A few days ago my wife and I had to stop in at Petco to replace our daughter's kindergarten class hamster. Their's had died and the kids were upset. While my wife was picking out a hamster, I wandered over to the fish section to check out the bettas. They had quite a few, and I found this little double-tail male. He was very pale, but his fins were very nice. We left with the new hamster and no fish, but I've been thinking about that little guy since. Today, while we were in town, I decided to stop back in and see if he was still there. It took some looking, but I found him and made the purchase.

Right now he's in a hex tank that I'd guesstimate at 1.5-2 gallons. I picked it up at a rummage sale for a buck last week(just in case;-)). It's being kept in a nice warm room until I can get a better tank set-up with light, filter, and heater.

Now, I'm not into naming my fish, other than "the red one" or "the blue one", etc. However, my 5-year old daughter wants to name him Rowdy and my 3-year old daughter want to name him Cutie Pie. I'm a guy, and Cutie Pie just isn't going to cut it, so I guess his name is Rowdy.

Anyway, here he is in his Petco container.










And here he is in his temporary hex tank home a few hours later. He's pretty small. His body is only about an inch long right now.


----------



## denaliwind (Feb 27, 2011)

Wow, I can't believe he brightened up so quickly! He's beautiful. 
Welcome to the forum and Welcome back to bettas.


----------



## Cravenne (Dec 20, 2010)

His colouring is just great! Very nicelooking 

'Welcome back' from me as well


----------



## kathstew (Feb 23, 2011)

He's beautiful! His colours are amazing!
Gorgeous! 
Welcome back into the hobby!


----------



## blacksheep72 (Mar 17, 2011)

Thank you, all. That second photo was taken in natural light w/o flash.
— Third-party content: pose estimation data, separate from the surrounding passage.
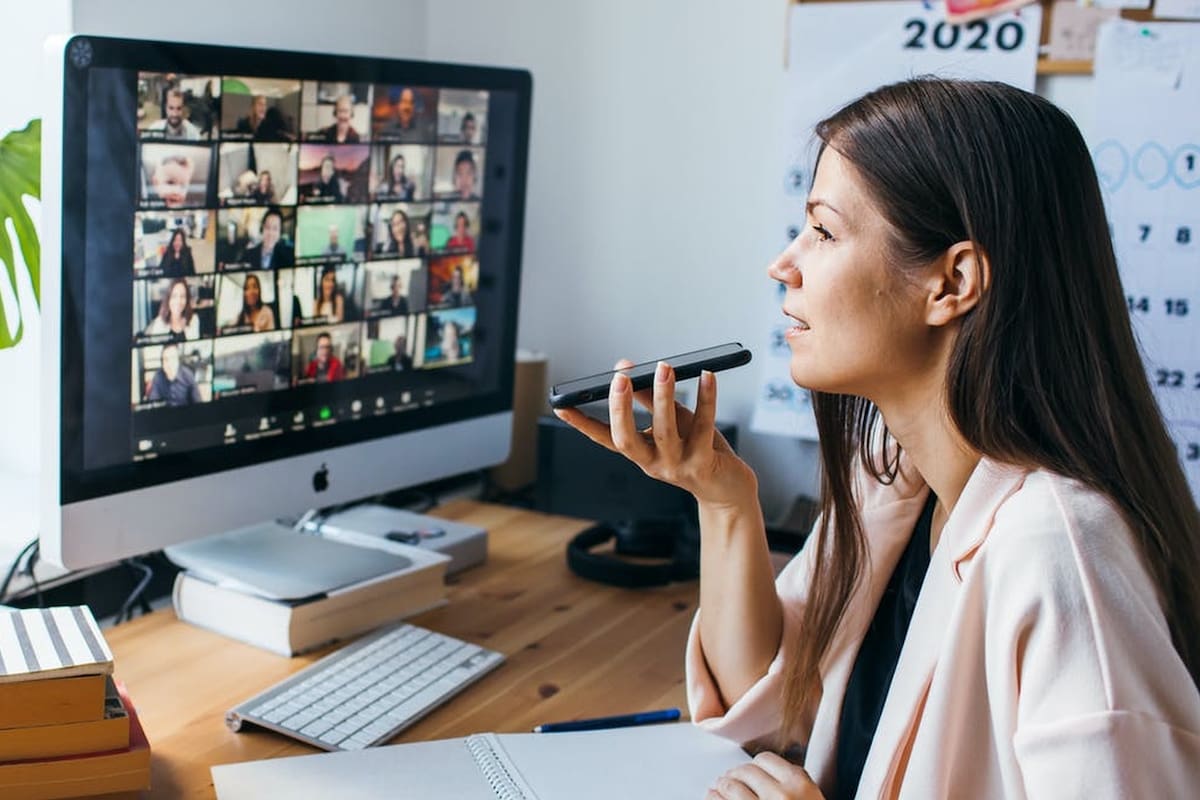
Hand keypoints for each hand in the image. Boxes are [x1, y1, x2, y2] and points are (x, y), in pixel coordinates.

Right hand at [553, 359, 755, 509]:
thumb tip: (629, 368)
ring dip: (662, 397)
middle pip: (627, 440)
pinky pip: (703, 428)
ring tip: (663, 368)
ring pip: (664, 432)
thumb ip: (651, 398)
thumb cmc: (698, 451)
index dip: (581, 423)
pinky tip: (708, 377)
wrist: (728, 490)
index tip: (560, 406)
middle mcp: (653, 463)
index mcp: (640, 453)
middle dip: (621, 409)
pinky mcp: (704, 464)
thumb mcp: (671, 423)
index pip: (603, 438)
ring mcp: (677, 467)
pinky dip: (706, 399)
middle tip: (619, 378)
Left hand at [706, 753, 823, 798]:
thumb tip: (773, 770)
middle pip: (747, 771)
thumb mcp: (814, 797)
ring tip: (718, 787)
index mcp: (799, 784)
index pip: (766, 760)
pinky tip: (712, 796)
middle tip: (729, 777)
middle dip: (735, 774)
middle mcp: (780, 795)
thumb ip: (797, 782)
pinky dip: (713, 798)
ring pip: (731, 787)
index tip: (749, 770)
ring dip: (722, 785)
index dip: (755, 765)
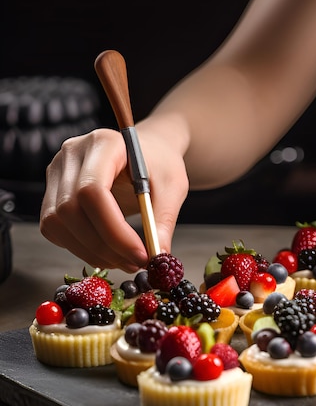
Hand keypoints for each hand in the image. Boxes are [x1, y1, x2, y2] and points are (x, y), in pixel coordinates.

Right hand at [40, 127, 188, 272]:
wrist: (149, 153)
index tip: (141, 254)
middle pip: (71, 209)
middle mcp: (72, 154)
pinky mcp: (52, 193)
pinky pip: (55, 229)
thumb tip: (158, 256)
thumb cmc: (161, 165)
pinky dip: (81, 248)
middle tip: (136, 263)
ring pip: (58, 223)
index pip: (92, 190)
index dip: (113, 229)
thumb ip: (163, 220)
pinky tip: (109, 251)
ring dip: (93, 252)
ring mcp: (57, 172)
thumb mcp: (173, 187)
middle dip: (104, 245)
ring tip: (126, 260)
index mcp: (104, 142)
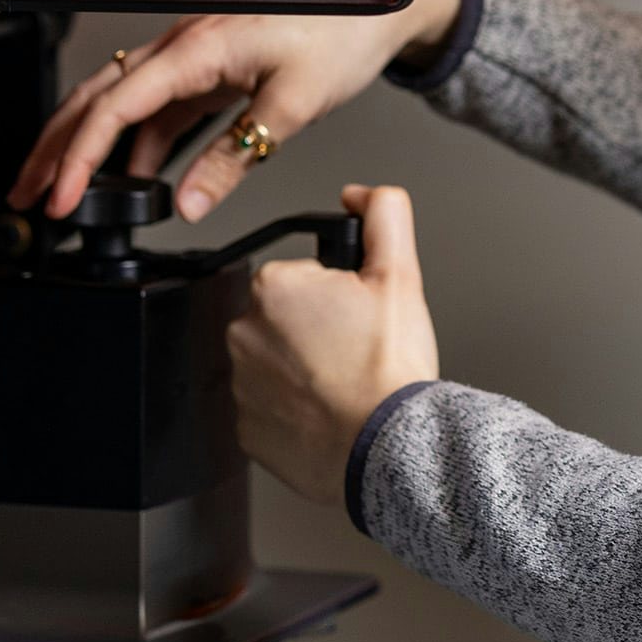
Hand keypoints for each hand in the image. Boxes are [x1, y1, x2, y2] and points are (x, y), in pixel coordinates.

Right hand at [5, 0, 464, 220]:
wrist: (379, 6)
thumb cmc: (343, 34)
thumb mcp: (292, 105)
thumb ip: (236, 156)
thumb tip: (189, 202)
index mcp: (197, 49)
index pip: (116, 106)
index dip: (80, 156)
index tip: (61, 198)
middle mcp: (185, 46)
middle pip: (98, 98)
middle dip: (55, 149)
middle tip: (25, 197)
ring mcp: (195, 56)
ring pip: (120, 101)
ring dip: (87, 145)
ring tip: (61, 192)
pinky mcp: (211, 68)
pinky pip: (158, 107)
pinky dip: (135, 142)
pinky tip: (131, 177)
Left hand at [227, 183, 439, 502]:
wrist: (387, 446)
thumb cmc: (388, 368)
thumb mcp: (400, 273)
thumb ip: (383, 214)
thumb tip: (361, 194)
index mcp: (274, 288)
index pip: (302, 275)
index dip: (337, 291)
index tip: (358, 314)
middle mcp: (244, 333)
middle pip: (286, 317)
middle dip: (317, 327)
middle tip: (356, 347)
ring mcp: (241, 385)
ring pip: (276, 361)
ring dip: (304, 367)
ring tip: (346, 380)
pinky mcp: (246, 429)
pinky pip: (270, 406)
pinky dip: (296, 408)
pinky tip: (330, 409)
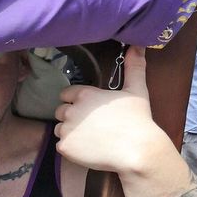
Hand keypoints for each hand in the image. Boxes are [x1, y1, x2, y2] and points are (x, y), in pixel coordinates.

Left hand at [53, 46, 173, 175]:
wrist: (136, 150)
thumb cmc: (137, 120)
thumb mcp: (137, 90)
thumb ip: (133, 67)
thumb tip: (137, 46)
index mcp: (85, 95)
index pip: (66, 94)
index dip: (75, 100)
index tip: (87, 107)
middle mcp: (72, 110)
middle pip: (60, 111)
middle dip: (71, 116)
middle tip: (91, 124)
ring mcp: (66, 129)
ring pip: (59, 129)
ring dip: (70, 132)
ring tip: (90, 137)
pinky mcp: (65, 147)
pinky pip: (60, 145)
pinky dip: (71, 148)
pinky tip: (87, 148)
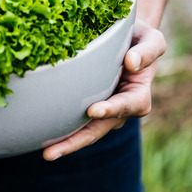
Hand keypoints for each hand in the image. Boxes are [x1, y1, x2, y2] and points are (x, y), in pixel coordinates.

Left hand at [42, 19, 165, 160]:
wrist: (126, 38)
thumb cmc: (140, 38)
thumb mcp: (151, 39)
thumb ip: (147, 51)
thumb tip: (131, 63)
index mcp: (137, 97)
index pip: (127, 106)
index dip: (112, 110)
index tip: (94, 110)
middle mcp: (118, 110)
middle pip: (97, 129)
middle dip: (75, 142)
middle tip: (51, 153)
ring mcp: (101, 112)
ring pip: (82, 131)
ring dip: (64, 142)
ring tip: (44, 152)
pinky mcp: (84, 107)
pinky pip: (72, 120)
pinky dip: (58, 128)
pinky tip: (39, 136)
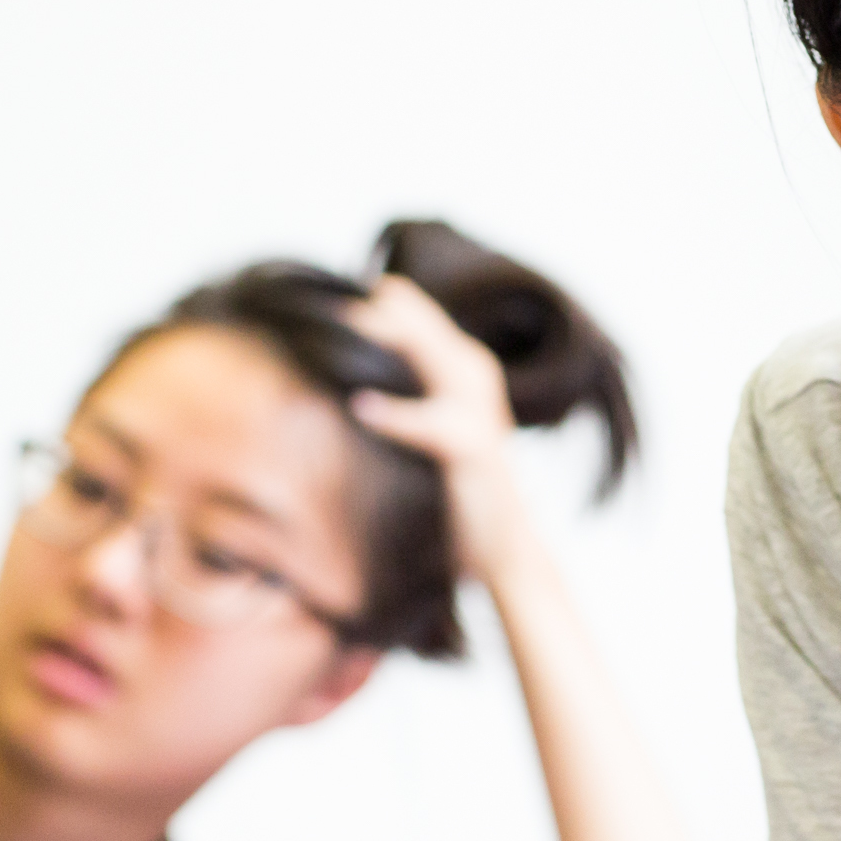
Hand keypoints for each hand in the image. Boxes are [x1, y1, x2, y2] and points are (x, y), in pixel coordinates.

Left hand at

I took a few more pictures last night with the flash on. It makes this guy look like a completely different fish.


----------



## Bettaluver4evr (Jan 21, 2011)

He's so pretty! Congrats on him! So glad you decided to get another betta.


----------



## LolaQuigs (Mar 28, 2010)

He's amazing; I love him! Welcome to the forum!


----------



## JaspersANGEL (Oct 12, 2009)

Wow, he's such a cute little man ! He's beautiful. 
Welcome to the forum.


----------



## FireKidomaru (Jan 24, 2010)

Omg! I want him! He's beautiful! Welcome to the forum


----------



## blacksheep72 (Mar 17, 2011)

Well, I was at the local thrift shop the other day and scored a 5-gallon MiniBow aquarium with filter for only $2.00. It's got the transparent teal base and hood, but I will do something about that shortly. I cut a piece of black vinyl decal to cover the back of the aquarium. This tank is not exactly what I had in mind for the upgraded Rowdy house, but for the price it is perfect. I'll have to post up a pic or two soon.


----------



## Sweeda88 (Dec 6, 2010)

He's gorgeous!


----------